> _TEXT PROVIDED_:

Caramel Cheesecake Recipe

This caramel-topped cheesecake is a divine way to savor the goodness of cream cheese. It always gets rave reviews whenever I serve it to friends and family alike.—Rena Fields, Sackets Harbor, New York
TOTAL TIME: Prep: 25 min. + chilling Bake: 30 min. + cooling YIELD:16 servings


  • 2 cups crushed vanilla wafers (about 60 wafers)
  • 3 tablespoons sugar
  • 1/3 cup butter, melted
  • 3 packages (8 ounces each) cream cheese, softened
  • 1/2 cup sugar
  • 2 tablespoons all-purpose flour
  • 1 teaspoon vanilla extract
  • 3 eggs
  • 1 package (14 ounces) caramels
  • 1 can (5 ounces) evaporated milk
  • 1 cup chopped walnuts


  • 1. Preheat oven to 375°. In a small bowl, mix wafer crumbs and sugar; stir in butter. Press onto bottom and 3/4 in. up sides of a greased 10-in. springform pan.

> _RECORDS SUPPLIED_:
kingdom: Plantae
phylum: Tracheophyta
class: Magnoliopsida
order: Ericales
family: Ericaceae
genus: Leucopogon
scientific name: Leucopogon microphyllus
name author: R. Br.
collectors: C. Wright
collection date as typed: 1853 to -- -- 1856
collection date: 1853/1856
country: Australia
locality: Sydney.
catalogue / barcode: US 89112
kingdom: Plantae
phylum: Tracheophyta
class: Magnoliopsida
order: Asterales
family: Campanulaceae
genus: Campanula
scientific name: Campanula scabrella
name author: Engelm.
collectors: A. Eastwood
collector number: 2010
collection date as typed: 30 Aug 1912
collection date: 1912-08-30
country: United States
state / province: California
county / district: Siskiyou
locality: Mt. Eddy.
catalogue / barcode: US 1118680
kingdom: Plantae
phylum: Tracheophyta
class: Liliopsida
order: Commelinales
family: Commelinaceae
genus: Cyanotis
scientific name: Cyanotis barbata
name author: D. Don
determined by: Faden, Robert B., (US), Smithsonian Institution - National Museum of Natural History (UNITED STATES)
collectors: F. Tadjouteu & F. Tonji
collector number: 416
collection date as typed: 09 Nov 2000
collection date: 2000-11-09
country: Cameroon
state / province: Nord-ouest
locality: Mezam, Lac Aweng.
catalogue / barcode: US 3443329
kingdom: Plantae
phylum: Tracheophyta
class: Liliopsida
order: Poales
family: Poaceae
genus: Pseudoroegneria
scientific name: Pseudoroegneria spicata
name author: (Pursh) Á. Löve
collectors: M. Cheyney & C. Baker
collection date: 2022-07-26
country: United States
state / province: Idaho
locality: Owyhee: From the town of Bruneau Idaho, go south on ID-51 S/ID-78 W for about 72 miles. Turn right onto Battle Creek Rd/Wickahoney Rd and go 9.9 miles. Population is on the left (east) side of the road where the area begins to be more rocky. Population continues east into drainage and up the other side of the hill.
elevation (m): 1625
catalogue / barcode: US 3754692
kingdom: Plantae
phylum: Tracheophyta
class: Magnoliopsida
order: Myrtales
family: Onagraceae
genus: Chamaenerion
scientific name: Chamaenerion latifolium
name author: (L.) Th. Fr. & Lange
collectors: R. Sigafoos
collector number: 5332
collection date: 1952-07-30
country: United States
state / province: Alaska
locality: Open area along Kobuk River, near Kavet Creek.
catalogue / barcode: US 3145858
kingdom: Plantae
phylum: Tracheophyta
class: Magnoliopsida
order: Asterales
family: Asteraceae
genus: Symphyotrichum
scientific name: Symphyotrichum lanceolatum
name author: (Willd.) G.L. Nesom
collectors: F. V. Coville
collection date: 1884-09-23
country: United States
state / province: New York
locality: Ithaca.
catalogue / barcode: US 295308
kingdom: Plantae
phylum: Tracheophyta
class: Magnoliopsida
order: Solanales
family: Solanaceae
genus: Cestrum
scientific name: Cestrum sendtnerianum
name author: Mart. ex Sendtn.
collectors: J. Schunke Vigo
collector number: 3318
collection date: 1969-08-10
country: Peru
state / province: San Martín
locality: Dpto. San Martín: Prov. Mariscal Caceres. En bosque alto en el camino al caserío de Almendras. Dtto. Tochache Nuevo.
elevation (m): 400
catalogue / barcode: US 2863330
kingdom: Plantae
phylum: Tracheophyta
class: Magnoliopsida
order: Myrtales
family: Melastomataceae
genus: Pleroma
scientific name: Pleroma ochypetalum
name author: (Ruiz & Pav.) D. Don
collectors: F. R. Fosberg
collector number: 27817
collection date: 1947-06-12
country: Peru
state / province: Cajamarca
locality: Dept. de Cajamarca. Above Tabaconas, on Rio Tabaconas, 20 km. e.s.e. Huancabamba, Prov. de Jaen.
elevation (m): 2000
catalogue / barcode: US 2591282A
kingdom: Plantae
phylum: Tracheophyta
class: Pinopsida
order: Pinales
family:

> _SET TASK 1_: In the entries, revise everything from the line containing "order: Ericales" down to the line containing "collection date as typed: 30 Aug 1912" by putting "authority" wherever "name author" appears. Return only those lines, otherwise unchanged.
> _SET TASK 2_: Carry the caramel cheesecake recipe forward from its last step.

> _OUTPUT 1_:
order: Ericales
family: Ericaceae
genus: Leucopogon
scientific name: Leucopogon microphyllus
authority: R. Br.
collectors: C. Wright
collection date as typed: 1853 to -- -- 1856
collection date: 1853/1856
country: Australia
locality: Sydney.
catalogue / barcode: US 89112
kingdom: Plantae
phylum: Tracheophyta
class: Magnoliopsida
order: Asterales
family: Campanulaceae
genus: Campanula
scientific name: Campanula scabrella
authority: Engelm.
collectors: A. Eastwood
collector number: 2010
collection date as typed: 30 Aug 1912

> _OUTPUT 2_:
  • 2. In a large bowl, beat cream cheese and sugar until smooth. Beat in flour and vanilla. Add eggs; beat on low speed just until blended. Pour into prepared crust. Place pan on a baking sheet.
  • 3. Bake 30-35 minutes or until center is almost set. Cool on a wire rack 10 minutes. Loosen sides from pan with a knife. Cool 1 hour longer. Refrigerate overnight, covering when completely cooled.
  • 4. In a large heavy saucepan, melt caramels with milk over low heat; stir until smooth. Stir in walnuts. Cool to room temperature. Remove rim from springform pan. Serve cheesecake with caramel sauce. Yield: 16 servings.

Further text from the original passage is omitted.